YOUR OBJECTIVE: Copy out every entry that follows, without a single picture.

Saved entries:
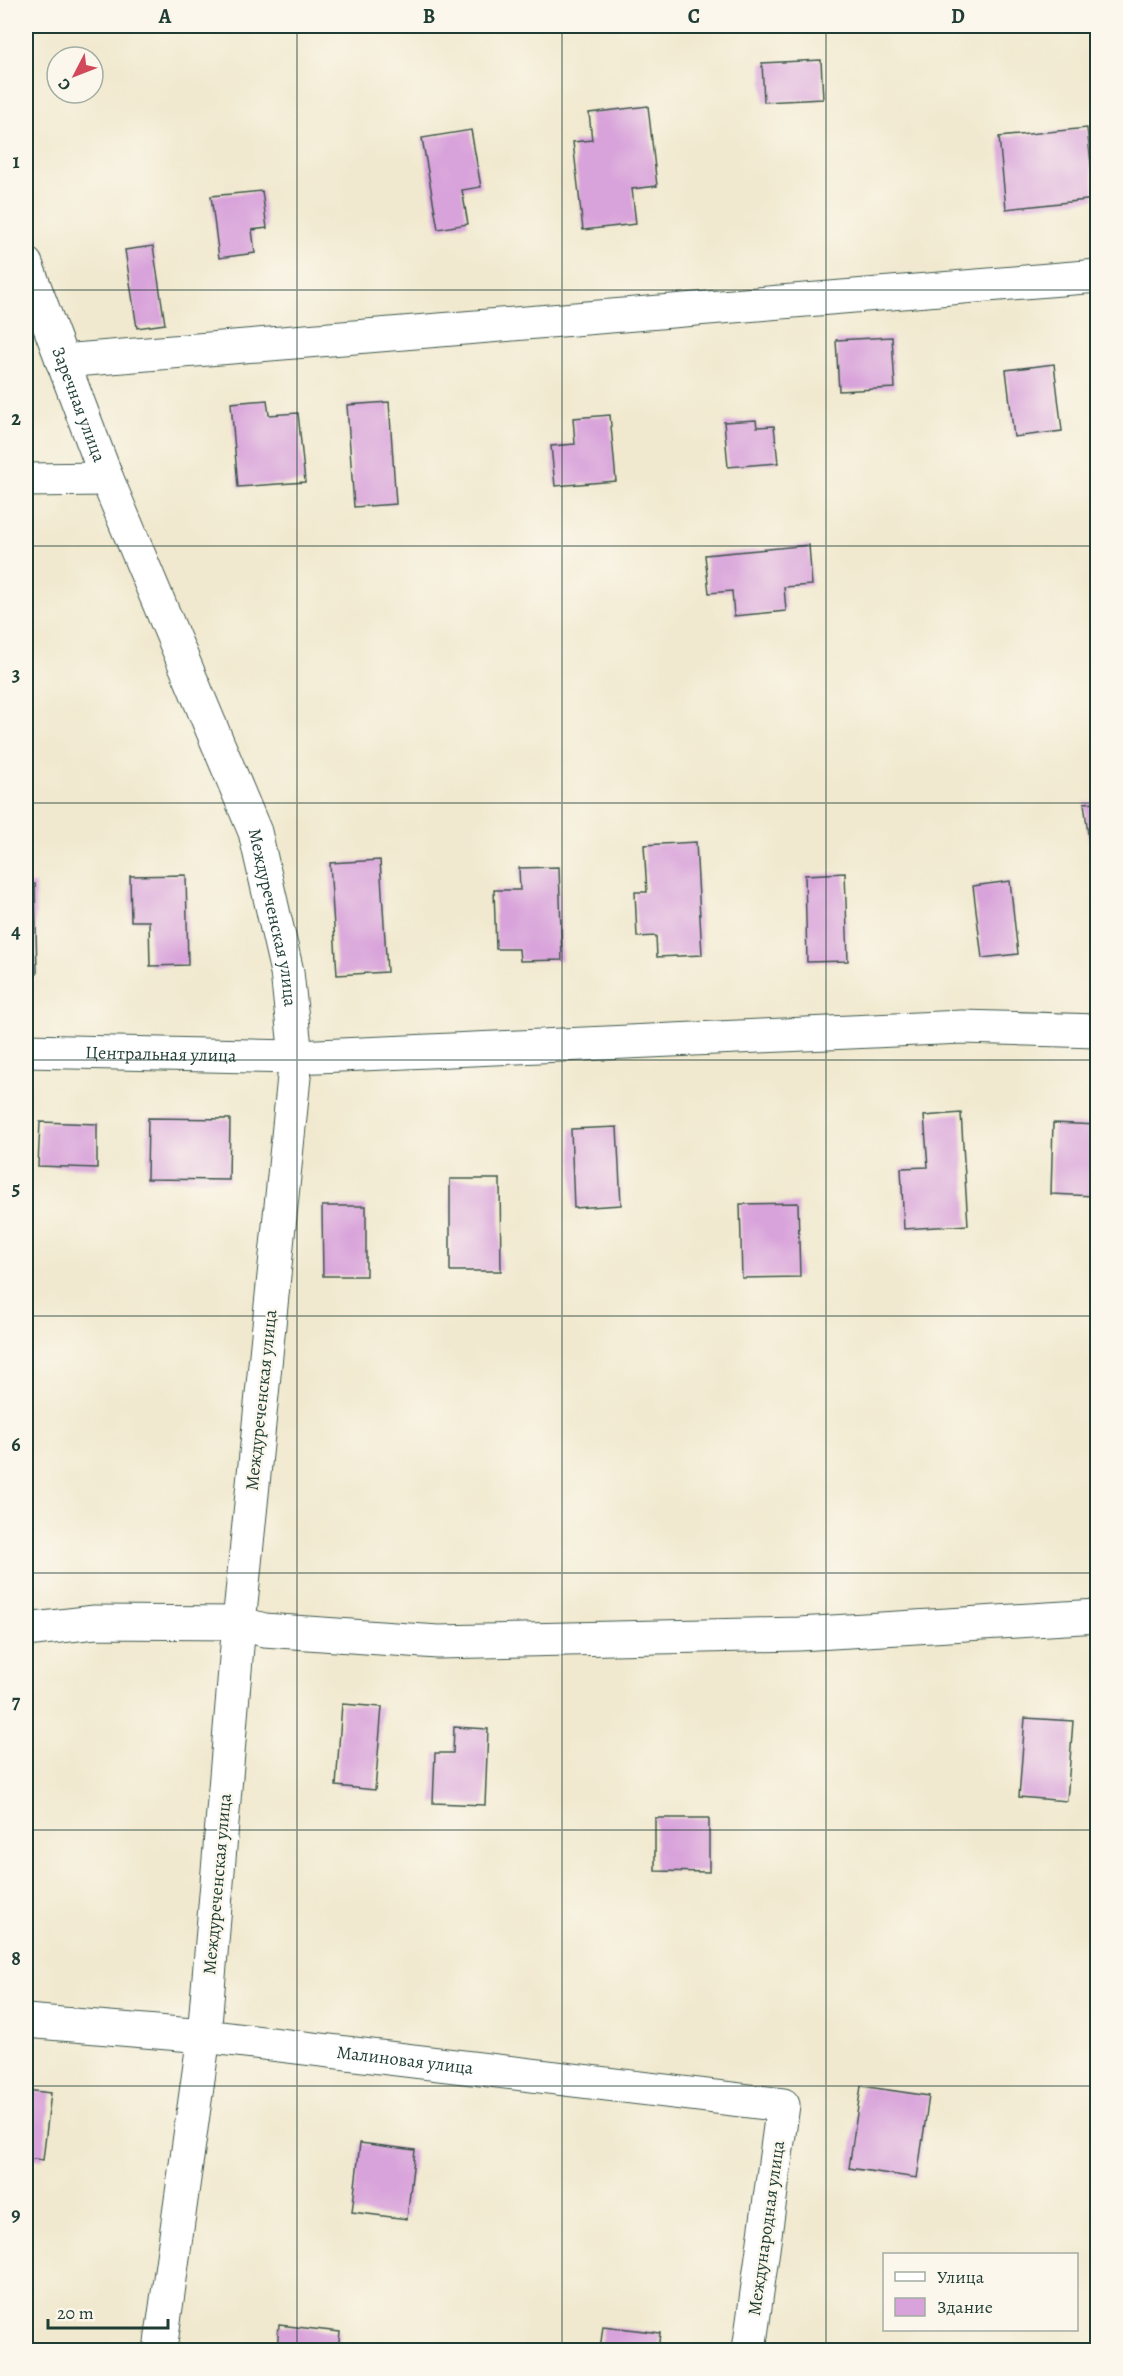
<svg xmlns="http://www.w3.org/2000/svg" width="1123" height="2376" font-family="Alegreya,serif">
<style>
.building{fill:#d8a2da}
.lines{fill:none;stroke-linecap:round;stroke-linejoin:round}
.minor-casing{stroke:#3e574b;stroke-width:35}
.minor{stroke:#fff;stroke-width:33}
.grid{fill:none;stroke:#1f3d34;stroke-width:1.5;stroke-opacity:0.55}
.labels{text-anchor:middle;stroke-width:5;stroke-linejoin:round;paint-order:stroke}
.street-label{font-size:18px;fill:#1f3d34;stroke:#fbf7ec}
.neatline{fill:none;stroke:#1f3d34;stroke-width:2}
.grid-label{font-size:20px;text-anchor:middle;font-weight:bold;fill:#1f3d34}
</style>
<rect width="100%" height="100%" fill="#fbf7ec"/>
<filter id="ink" filterUnits="userSpaceOnUse"><feTurbulence type="fractalNoise" baseFrequency=".0167" numOctaves="2"/><feDisplacementMap in="SourceGraphic" scale="12" xChannelSelector="R" yChannelSelector="G"/><feConvolveMatrix kernelMatrix="1 2 1 2 8 2 1 2 1" color-interpolation-filters="sRGB"/></filter>
<filter id="wash" filterUnits="userSpaceOnUse"><feTurbulence type="fractalNoise" baseFrequency=".008" numOctaves="4" result="noise"/><feDisplacementMap in="SourceGraphic" scale="24" xChannelSelector="R" yChannelSelector="G"/><feGaussianBlur stdDeviation="1.35" result="paint"/><feColorMatrix in="noise" values="0 0 0 0 0 0 0 0 0 0 0 0 0 0 0 0 0 1.4 0 .05"/><feComposite in="paint" operator="in"/></filter>
<g filter="url(#wash)">
<rect width="100%" height="100%" fill="#f1e9cf"/>
<g id="blocks">
<path class="building" d="M821,60L823,99L764,102L762,63Z
M648,106L657,186L632,189L636,224L583,230L573,142L592,140L589,113Z
M1087,128L1095,199L1006,209L999,137Z
M471,130L481,187L462,190L468,224L438,229L422,138Z
M262,191L267,228L252,230L255,253L219,258L211,196Z
M153,246L165,324L137,328L125,250Z
M892,337L895,388L839,391L836,340Z
M1054,364L1062,431L1014,437L1006,370Z
M267,400L269,415L298,413L305,482L238,487L231,403Z
M389,402L396,504L354,507L347,405Z
M610,415L616,481L555,486L551,446L575,444L573,418Z
M756,420L757,427L774,426L778,463L728,467L724,422Z
M809,545L812,585L784,587L786,611L734,616L732,591L709,593L705,555Z
M1098,802V871L1093,872L1084,803Z
M696,842L702,955L657,957L656,936L637,937L635,892H647L644,845Z
M380,860L387,972L337,975L330,863Z
M559,867L562,960L520,961L519,949H496L494,890H520L519,868Z
M845,873L848,961L807,962L805,875Z
M186,875L188,965L150,966L149,921H131L130,876Z
M1010,881L1018,954L982,958L973,886Z
M26,884H35L37,974L26,975Z
M961,1113L968,1225L904,1229L901,1168L928,1167L924,1116Z
M148,1118L230,1119L229,1180L147,1179Z
M40,1122L97,1124V1168L38,1166Z
M1053,1123L1098,1125L1095,1196L1051,1194Z
M617,1127L621,1205L574,1208L571,1129Z
M450,1179H500L501,1271H450Z
M798,1203L800,1277L742,1278L740,1204Z
M322,1206H366V1276H323Z
M342,1704L382,1707L375,1790L336,1786Z
M1025,1718L1073,1721L1067,1801L1019,1797Z
M454,1727L488,1729L485,1805L433,1803L435,1753H453Z
M655,1818H709V1872L655,1871Z
M861,2086L929,2096L917,2178L849,2168Z
M26,2090L51,2093L43,2160L26,2158Z
M360,2143L415,2150L407,2219L352,2212Z
M279,2325L340,2332L338,2350H277Z
M603,2326L660,2333L658,2350H600Z"/>
</g>
</g>
<g filter="url(#ink)">
<use href="#blocks" fill-opacity="0" stroke="#3e574b" stroke-width="1.5"/>
<g class="lines">
<g class="minor-casing">
<g id="minor">
<path id="s1" d="M26,264L107,479L255,832L287,972L296,1057L239,1623L204,2036L160,2350"/>
<path d="M62,361L1098,276"/>
<path d="M26,480L107,479"/>
<path id="s2" d="M26,1051L296,1057L962,1027L1098,1031"/>
<path d="M26,1630L95,1622L239,1623L264,1630L438,1642L799,1634L1098,1616"/>
<path id="s3" d="M26,2021L204,2036L783,2105L749,2350"/>
</g>
</g>
<use href="#minor" class="minor"/>
</g>
</g>
<path class="grid" d="M297,26V2350M562,26V2350M826,26V2350M26,290H1098M26,546H1098M26,803H1098M26,1060H1098M26,1316H1098M26,1573H1098M26,1830H1098M26,2086H1098"/>
<g class="labels">
<g class="street-label">
<text dy="6" stroke="none"><textPath href="#s1" startOffset="150">Заречная улица</textPath></text>
<text dy="6" stroke="none"><textPath href="#s1" startOffset="700">Междуреченская улица</textPath></text>
<text dy="6" stroke="none"><textPath href="#s2" startOffset="135">Центральная улица</textPath></text>
<text transform="translate(261 1400) rotate(-84)" y="6">Междуреченская улица</text>
<text transform="translate(217 1884) rotate(-85)" y="6">Междуреченская улица</text>
<text dy="6" stroke="none"><textPath href="#s3" startOffset="381">Малиновая улица</textPath></text>
<text transform="translate(766 2228) rotate(-82)" y="6">Международная улица</text>
</g>
</g>
<rect width="1123" height="2376" fill="none" stroke="#fbf7ec" stroke-width="66"/>
<rect x="883" y="2253" width="195" height="78" fill="#fbf7ec" stroke="#a3ada2" stroke-width="1.5"/>
<rect x="895" y="2272" width="30" height="9" fill="#ffffff" stroke="#a3ada2" stroke-width="1.5"/>
<text x="937" y="2283" font-size="18" fill="#1f3d34">Улица</text>
<rect x="895" y="2298" width="30" height="18" fill="#d8a2da" stroke="#a3ada2" stroke-width="1.5"/>
<text x="937" y="2313" font-size="18" fill="#1f3d34">Здание</text>
<g transform="translate(75 75) rotate(228)"><circle r="28" fill="#fbf7ec" stroke="#a3ada2" stroke-width="1.5"/>
<path d="M0-4.5L10 22L0 15L-10 22Z" fill="#d1495b"/>
<text y="-9" font-size="16" font-weight="bold" text-anchor="middle" fill="#1f3d34">С</text>
</g>
<path d="M48 2319v9h120v-9" fill="none" stroke="#1f3d34" stroke-width="3"/>
<text x="57" y="2319" font-size="18" fill="#1f3d34" stroke="#fbf7ec" stroke-width="4.5" paint-order="stroke">20 m</text>
<rect x="33" y="33" width="1057" height="2310" class="neatline"/>
<g class="grid-label">
<text x="165" y="23">A</text>
<text x="429" y="23">B</text>
<text x="694" y="23">C</text>
<text x="958" y="23">D</text>
<text x="16" y="168">1</text>
<text x="16" y="425">2</text>
<text x="16" y="681">3</text>
<text x="16" y="938">4</text>
<text x="16" y="1195">5</text>
<text x="16" y="1451">6</text>
<text x="16" y="1708">7</text>
<text x="16" y="1965">8</text>
<text x="16" y="2221">9</text>
</g>
</svg>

EXPECTED OUTPUT:
<svg xmlns="http://www.w3.org/2000/svg" width="1123" height="2376" font-family="Alegreya,serif">
<style>
.building{fill:#d8a2da}
.lines{fill:none;stroke-linecap:round;stroke-linejoin:round}
.minor-casing{stroke:#3e574b;stroke-width:35}
.minor{stroke:#fff;stroke-width:33}
.grid{fill:none;stroke:#1f3d34;stroke-width:1.5;stroke-opacity:0.55}
.labels{text-anchor:middle;stroke-width:5;stroke-linejoin:round;paint-order:stroke}
.street-label{font-size:18px;fill:#1f3d34;stroke:#fbf7ec}
.neatline{fill:none;stroke:#1f3d34;stroke-width:2}
.grid-label{font-size:20px;text-anchor:middle;font-weight:bold;fill:#1f3d34}
</style>
<rect width="100%" height="100%" fill="#fbf7ec"/>
<filter id="ink" filterUnits="userSpaceOnUse"><feTurbulence type="fractalNoise" baseFrequency=".0167" numOctaves="2"/><feDisplacementMap in="SourceGraphic" scale="12" xChannelSelector="R" yChannelSelector="G"/><feConvolveMatrix kernelMatrix="1 2 1 2 8 2 1 2 1" color-interpolation-filters="sRGB"/></filter>
<filter id="wash" filterUnits="userSpaceOnUse"><feTurbulence type="fractalNoise" baseFrequency=".008" numOctaves="4" result="noise"/><feDisplacementMap in="SourceGraphic" scale="24" xChannelSelector="R" yChannelSelector="G"/><feGaussianBlur stdDeviation="1.35" result="paint"/><feColorMatrix in="noise" values="0 0 0 0 0 0 0 0 0 0 0 0 0 0 0 0 0 1.4 0 .05"/><feComposite in="paint" operator="in"/></filter>
<g filter="url(#wash)">
<rect width="100%" height="100%" fill="#f1e9cf"/>
<g id="blocks">
<path class="building" d="M821,60L823,99L764,102L762,63Z
M648,106L657,186L632,189L636,224L583,230L573,142L592,140L589,113Z
M1087,128L1095,199L1006,209L999,137Z
M471,130L481,187L462,190L468,224L438,229L422,138Z
M262,191L267,228L252,230L255,253L219,258L211,196Z
M153,246L165,324L137,328L125,250Z
M892,337L895,388L839,391L836,340Z
M1054,364L1062,431L1014,437L1006,370Z
M267,400L269,415L298,413L305,482L238,487L231,403Z
M389,402L396,504L354,507L347,405Z
M610,415L616,481L555,486L551,446L575,444L573,418Z
M756,420L757,427L774,426L778,463L728,467L724,422Z
M809,545L812,585L784,587L786,611L734,616L732,591L709,593L705,555Z
M1098,802V871L1093,872L1084,803Z
M696,842L702,955L657,957L656,936L637,937L635,892H647L644,845Z
M380,860L387,972L337,975L330,863Z
M559,867L562,960L520,961L519,949H496L494,890H520L519,868Z
M845,873L848,961L807,962L805,875Z
M186,875L188,965L150,966L149,921H131L130,876Z
M1010,881L1018,954L982,958L973,886Z
M26,884H35L37,974L26,975Z
M961,1113L968,1225L904,1229L901,1168L928,1167L924,1116Z
M148,1118L230,1119L229,1180L147,1179Z
M40,1122L97,1124V1168L38,1166Z
M1053,1123L1098,1125L1095,1196L1051,1194Z
M617,1127L621,1205L574,1208L571,1129Z
M450,1179H500L501,1271H450Z
M798,1203L800,1277L742,1278L740,1204Z
M322,1206H366V1276H323Z
M342,1704L382,1707L375,1790L336,1786Z
M1025,1718L1073,1721L1067,1801L1019,1797Z
M454,1727L488,1729L485,1805L433,1803L435,1753H453Z
M655,1818H709V1872L655,1871Z
M861,2086L929,2096L917,2178L849,2168Z
M26,2090L51,2093L43,2160L26,2158Z
M360,2143L415,2150L407,2219L352,2212Z
M279,2325L340,2332L338,2350H277Z
M603,2326L660,2333L658,2350H600Z"/>
</g>
</g>
<g filter="url(#ink)">
<use href="#blocks" fill-opacity="0" stroke="#3e574b" stroke-width="1.5"/>
<g class="lines">
<g class="minor-casing">
<g id="minor">
<path id="s1" d="M26,264L107,479L255,832L287,972L296,1057L239,1623L204,2036L160,2350"/>
<path d="M62,361L1098,276"/>
<path d="M26,480L107,479"/>
<path id="s2" d="M26,1051L296,1057L962,1027L1098,1031"/>
<path d="M26,1630L95,1622L239,1623L264,1630L438,1642L799,1634L1098,1616"/>
<path id="s3" d="M26,2021L204,2036L783,2105L749,2350"/>
</g>
</g>
<use href="#minor" class="minor"/>
</g>
</g>
<path class="grid" d="M297,26V2350M562,26V2350M826,26V2350M26,290H1098M26,546H1098M26,803H1098M26,1060H1098M26,1316H1098M26,1573H1098M26,1830H1098M26,2086H1098"/>
<g class="labels">
<g class="street-label">
<text dy="6" stroke="none"><textPath href="#s1" startOffset="150">Заречная улица</textPath></text>
<text dy="6" stroke="none"><textPath href="#s1" startOffset="700">Междуреченская улица</textPath></text>
<text dy="6" stroke="none"><textPath href="#s2" startOffset="135">Центральная улица</textPath></text>
<text transform="translate(261 1400) rotate(-84)" y="6">Междуреченская улица</text>
<text transform="translate(217 1884) rotate(-85)" y="6">Междуреченская улица</text>
<text dy="6" stroke="none"><textPath href="#s3" startOffset="381">Малиновая улица</textPath></text>
<text transform="translate(766 2228) rotate(-82)" y="6">Международная улица</text>
</g>
</g>
<rect width="1123" height="2376" fill="none" stroke="#fbf7ec" stroke-width="66"/>
<rect x="883" y="2253" width="195" height="78" fill="#fbf7ec" stroke="#a3ada2" stroke-width="1.5"/>
<rect x="895" y="2272" width="30" height="9" fill="#ffffff" stroke="#a3ada2" stroke-width="1.5"/>
<text x="937" y="2283" font-size="18" fill="#1f3d34">Улица</text>
<rect x="895" y="2298" width="30" height="18" fill="#d8a2da" stroke="#a3ada2" stroke-width="1.5"/>
<text x="937" y="2313" font-size="18" fill="#1f3d34">Здание</text>
<g transform="translate(75 75) rotate(228)"><circle r="28" fill="#fbf7ec" stroke="#a3ada2" stroke-width="1.5"/>
<path d="M0-4.5L10 22L0 15L-10 22Z" fill="#d1495b"/>
<text y="-9" font-size="16" font-weight="bold" text-anchor="middle" fill="#1f3d34">С</text>
</g>
<path d="M48 2319v9h120v-9" fill="none" stroke="#1f3d34" stroke-width="3"/>
<text x="57" y="2319" font-size="18" fill="#1f3d34" stroke="#fbf7ec" stroke-width="4.5" paint-order="stroke">20 m</text>
<rect x="33" y="33" width="1057" height="2310" class="neatline"/>
<g class="grid-label">
<text x="165" y="23">A</text>
<text x="429" y="23">B</text>
<text x="694" y="23">C</text>
<text x="958" y="23">D</text>
<text x="16" y="168">1</text>
<text x="16" y="425">2</text>
<text x="16" y="681">3</text>
<text x="16" y="938">4</text>
<text x="16" y="1195">5</text>
<text x="16" y="1451">6</text>
<text x="16" y="1708">7</text>
<text x="16" y="1965">8</text>
<text x="16" y="2221">9</text>
</g>
</svg>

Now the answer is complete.